[Extracted page text data]
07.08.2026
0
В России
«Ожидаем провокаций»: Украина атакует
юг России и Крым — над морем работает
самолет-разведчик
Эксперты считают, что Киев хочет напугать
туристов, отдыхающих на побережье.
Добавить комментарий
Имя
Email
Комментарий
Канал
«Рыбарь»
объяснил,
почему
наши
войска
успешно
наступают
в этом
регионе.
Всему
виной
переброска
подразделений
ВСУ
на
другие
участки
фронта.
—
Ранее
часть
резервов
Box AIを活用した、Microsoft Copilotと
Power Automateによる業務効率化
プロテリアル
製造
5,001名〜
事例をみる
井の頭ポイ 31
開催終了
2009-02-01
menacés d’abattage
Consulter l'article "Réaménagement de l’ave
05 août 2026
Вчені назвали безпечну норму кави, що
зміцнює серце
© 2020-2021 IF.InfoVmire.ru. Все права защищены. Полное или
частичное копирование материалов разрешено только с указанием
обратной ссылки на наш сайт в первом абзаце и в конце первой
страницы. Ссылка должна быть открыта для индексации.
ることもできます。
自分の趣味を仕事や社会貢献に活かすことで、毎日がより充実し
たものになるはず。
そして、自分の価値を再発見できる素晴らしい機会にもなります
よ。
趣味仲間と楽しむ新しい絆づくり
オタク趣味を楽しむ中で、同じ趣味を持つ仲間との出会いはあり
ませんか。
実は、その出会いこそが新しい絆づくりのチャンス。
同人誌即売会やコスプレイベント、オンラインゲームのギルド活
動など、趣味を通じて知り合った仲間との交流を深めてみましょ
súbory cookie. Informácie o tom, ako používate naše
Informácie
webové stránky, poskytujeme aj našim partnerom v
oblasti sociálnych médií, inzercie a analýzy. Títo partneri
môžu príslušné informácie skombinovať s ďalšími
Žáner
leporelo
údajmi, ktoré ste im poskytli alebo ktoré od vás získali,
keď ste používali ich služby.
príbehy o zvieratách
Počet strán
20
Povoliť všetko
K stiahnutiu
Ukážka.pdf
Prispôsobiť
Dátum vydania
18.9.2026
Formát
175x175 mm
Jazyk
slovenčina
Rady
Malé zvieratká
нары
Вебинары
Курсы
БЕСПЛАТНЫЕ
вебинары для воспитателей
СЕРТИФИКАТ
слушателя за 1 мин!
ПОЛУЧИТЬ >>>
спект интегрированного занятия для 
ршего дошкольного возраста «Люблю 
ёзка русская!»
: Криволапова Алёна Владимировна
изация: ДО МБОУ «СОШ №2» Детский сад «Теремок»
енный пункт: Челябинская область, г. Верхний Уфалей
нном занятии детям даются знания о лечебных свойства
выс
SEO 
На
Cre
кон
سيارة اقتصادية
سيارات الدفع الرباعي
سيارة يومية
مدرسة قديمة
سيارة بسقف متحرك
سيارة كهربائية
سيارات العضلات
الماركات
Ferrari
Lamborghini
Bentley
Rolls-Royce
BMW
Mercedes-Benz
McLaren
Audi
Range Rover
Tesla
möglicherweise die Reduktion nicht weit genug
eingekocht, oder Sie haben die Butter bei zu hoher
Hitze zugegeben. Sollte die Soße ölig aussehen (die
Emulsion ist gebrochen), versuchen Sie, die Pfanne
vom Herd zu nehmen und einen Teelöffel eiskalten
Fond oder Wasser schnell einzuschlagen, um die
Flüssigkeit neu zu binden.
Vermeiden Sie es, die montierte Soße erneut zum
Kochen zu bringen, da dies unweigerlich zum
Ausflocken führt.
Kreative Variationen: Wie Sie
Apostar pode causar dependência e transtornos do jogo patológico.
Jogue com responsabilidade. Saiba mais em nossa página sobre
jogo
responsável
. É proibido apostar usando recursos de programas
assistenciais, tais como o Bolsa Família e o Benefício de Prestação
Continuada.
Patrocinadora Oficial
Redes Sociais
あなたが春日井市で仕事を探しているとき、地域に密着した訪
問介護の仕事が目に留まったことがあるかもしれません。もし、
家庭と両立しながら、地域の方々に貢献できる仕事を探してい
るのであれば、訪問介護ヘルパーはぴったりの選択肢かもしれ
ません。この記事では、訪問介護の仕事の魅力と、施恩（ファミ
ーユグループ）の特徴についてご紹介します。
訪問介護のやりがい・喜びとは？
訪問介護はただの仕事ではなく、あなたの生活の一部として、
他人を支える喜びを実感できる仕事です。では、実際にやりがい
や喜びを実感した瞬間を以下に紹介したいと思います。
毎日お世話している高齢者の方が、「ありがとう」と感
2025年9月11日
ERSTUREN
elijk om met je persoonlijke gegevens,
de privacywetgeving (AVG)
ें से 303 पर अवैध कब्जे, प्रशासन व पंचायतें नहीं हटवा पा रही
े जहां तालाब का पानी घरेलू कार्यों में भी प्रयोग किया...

▸ **Task to carry out**
Count how many lines of the entries above contain the string "سيارات", and reply with only that number.

▸ **Answer to this problem**
2